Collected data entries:
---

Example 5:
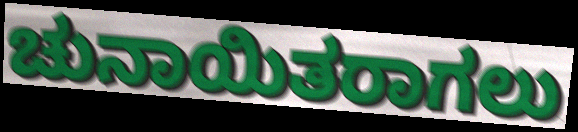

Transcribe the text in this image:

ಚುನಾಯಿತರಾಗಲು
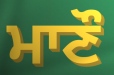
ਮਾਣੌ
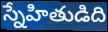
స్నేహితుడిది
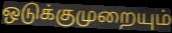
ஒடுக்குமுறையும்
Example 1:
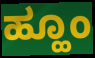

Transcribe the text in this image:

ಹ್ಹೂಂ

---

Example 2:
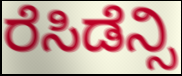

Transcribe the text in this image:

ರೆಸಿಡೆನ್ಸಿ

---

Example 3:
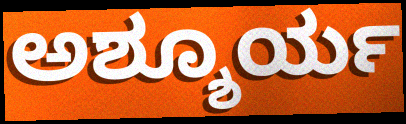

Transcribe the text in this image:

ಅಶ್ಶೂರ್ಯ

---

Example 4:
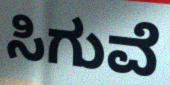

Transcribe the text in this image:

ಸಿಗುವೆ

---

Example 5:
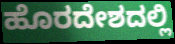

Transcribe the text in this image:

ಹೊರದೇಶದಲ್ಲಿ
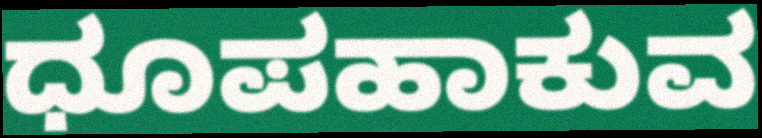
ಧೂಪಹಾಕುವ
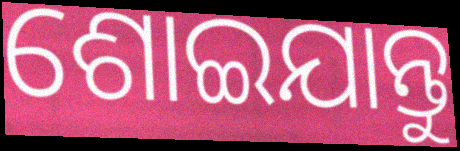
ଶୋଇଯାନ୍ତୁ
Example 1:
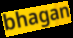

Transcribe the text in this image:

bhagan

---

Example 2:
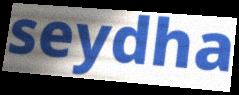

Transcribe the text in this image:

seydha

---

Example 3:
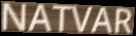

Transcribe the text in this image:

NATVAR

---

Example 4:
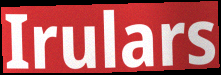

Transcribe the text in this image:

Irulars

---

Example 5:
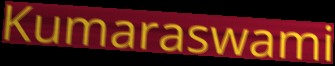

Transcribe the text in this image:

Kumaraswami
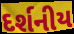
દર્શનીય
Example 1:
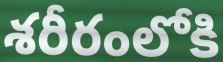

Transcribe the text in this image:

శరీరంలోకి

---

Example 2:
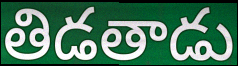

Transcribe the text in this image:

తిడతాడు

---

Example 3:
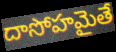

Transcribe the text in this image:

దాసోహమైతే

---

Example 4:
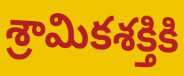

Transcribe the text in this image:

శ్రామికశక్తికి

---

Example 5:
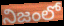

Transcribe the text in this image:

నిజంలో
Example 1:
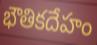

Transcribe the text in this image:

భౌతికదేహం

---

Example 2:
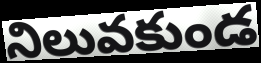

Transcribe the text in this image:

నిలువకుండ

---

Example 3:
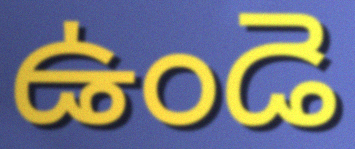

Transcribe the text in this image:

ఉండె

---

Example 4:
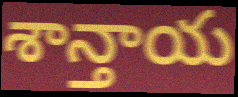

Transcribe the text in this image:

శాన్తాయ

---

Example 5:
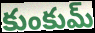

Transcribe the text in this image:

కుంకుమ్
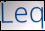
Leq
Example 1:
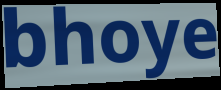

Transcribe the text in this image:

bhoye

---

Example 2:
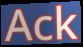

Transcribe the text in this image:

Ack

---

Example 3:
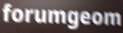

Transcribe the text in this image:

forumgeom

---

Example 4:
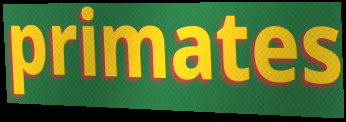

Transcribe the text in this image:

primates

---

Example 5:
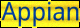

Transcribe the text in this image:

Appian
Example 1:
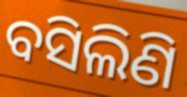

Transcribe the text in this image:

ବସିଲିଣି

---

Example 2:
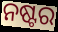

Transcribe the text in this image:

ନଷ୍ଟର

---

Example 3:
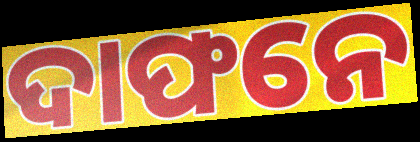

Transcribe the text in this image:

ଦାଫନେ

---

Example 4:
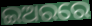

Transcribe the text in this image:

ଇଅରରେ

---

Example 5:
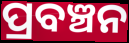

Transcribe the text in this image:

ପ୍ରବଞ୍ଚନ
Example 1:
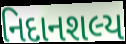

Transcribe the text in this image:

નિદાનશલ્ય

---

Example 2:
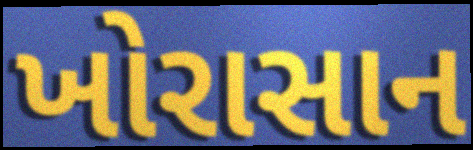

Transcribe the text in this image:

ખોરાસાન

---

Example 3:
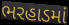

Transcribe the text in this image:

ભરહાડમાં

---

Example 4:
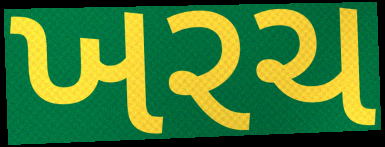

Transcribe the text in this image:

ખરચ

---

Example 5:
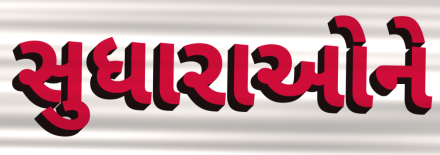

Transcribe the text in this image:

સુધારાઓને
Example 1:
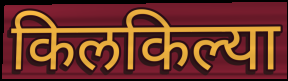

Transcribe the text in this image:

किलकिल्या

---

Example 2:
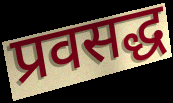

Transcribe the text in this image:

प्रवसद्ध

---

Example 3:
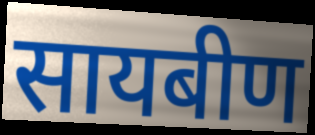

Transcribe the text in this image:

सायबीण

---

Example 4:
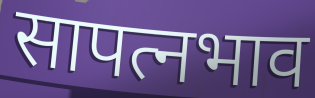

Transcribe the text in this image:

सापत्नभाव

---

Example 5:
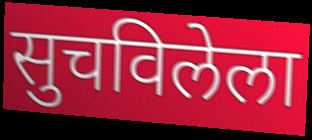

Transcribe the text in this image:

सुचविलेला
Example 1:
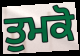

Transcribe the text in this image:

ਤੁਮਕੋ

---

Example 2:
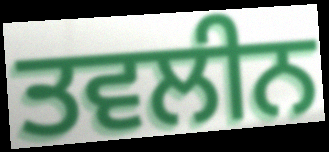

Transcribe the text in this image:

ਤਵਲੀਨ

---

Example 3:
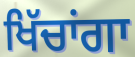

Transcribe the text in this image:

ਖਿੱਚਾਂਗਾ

> **What needs to be done**
Would you give the entries above again verbatim, omitting the images they contain?

> **Finished task**
---

Example 5:

Transcribe the text in this image:

ಚುನಾಯಿತರಾಗಲು
ਮਾਣੌ
స్నేహితుడిది
ஒடுக்குமுறையும்
Example 1:

Transcribe the text in this image:

ಹ್ಹೂಂ

---

Example 2:

Transcribe the text in this image:

ರೆಸಿಡೆನ್ಸಿ

---

Example 3:

Transcribe the text in this image:

ಅಶ್ಶೂರ್ಯ

---

Example 4:

Transcribe the text in this image:

ಸಿಗುವೆ

---

Example 5:

Transcribe the text in this image:

ಹೊರದೇಶದಲ್ಲಿ
ಧೂಪಹಾಕುವ
ଶୋଇଯାନ୍ତୁ
Example 1:

Transcribe the text in this image:

bhagan

---

Example 2:

Transcribe the text in this image:

seydha

---

Example 3:

Transcribe the text in this image:

NATVAR

---

Example 4:

Transcribe the text in this image:

Irulars

---

Example 5:

Transcribe the text in this image:

Kumaraswami
દર્શનીય
Example 1:

Transcribe the text in this image:

శరీరంలోకి

---

Example 2:

Transcribe the text in this image:

తిడతాడు

---

Example 3:

Transcribe the text in this image:

దాసోహమైతే

---

Example 4:

Transcribe the text in this image:

శ్రామికశక్తికి

---

Example 5:

Transcribe the text in this image:

నిజంలో
Example 1:

Transcribe the text in this image:

భౌతికదేహం

---

Example 2:

Transcribe the text in this image:

నిలువకుండ

---

Example 3:

Transcribe the text in this image:

ఉండె

---

Example 4:

Transcribe the text in this image:

శాన్తాయ

---

Example 5:

Transcribe the text in this image:

కుంకుమ్
Leq
Example 1:

Transcribe the text in this image:

bhoye

---

Example 2:

Transcribe the text in this image:

Ack

---

Example 3:

Transcribe the text in this image:

forumgeom

---

Example 4:

Transcribe the text in this image:

primates

---

Example 5:

Transcribe the text in this image:

Appian
Example 1:

Transcribe the text in this image:

ବସିଲିଣି

---

Example 2:

Transcribe the text in this image:

ନଷ୍ଟର

---

Example 3:

Transcribe the text in this image:

ଦାଫନେ

---

Example 4:

Transcribe the text in this image:

ଇଅରରେ

---

Example 5:

Transcribe the text in this image:

ପ୍ରବଞ୍ଚନ
Example 1:

Transcribe the text in this image:

નિદાનશલ્ય

---

Example 2:

Transcribe the text in this image:

ખોરાસાન

---

Example 3:

Transcribe the text in this image:

ભરહાડમાં

---

Example 4:

Transcribe the text in this image:

ખરચ

---

Example 5:

Transcribe the text in this image:

સુધારાઓને
Example 1:

Transcribe the text in this image:

किलकिल्या

---

Example 2:

Transcribe the text in this image:

प्रवसद्ध

---

Example 3:

Transcribe the text in this image:

सायबीण

---

Example 4:

Transcribe the text in this image:

सापत्नभाव

---

Example 5:

Transcribe the text in this image:

सुचविलेला
Example 1:

Transcribe the text in this image:

ਤੁਮਕੋ

---

Example 2:

Transcribe the text in this image:

ਤਵਲੀਨ

---

Example 3:

Transcribe the text in this image:

ਖਿੱਚਾਂਗਾ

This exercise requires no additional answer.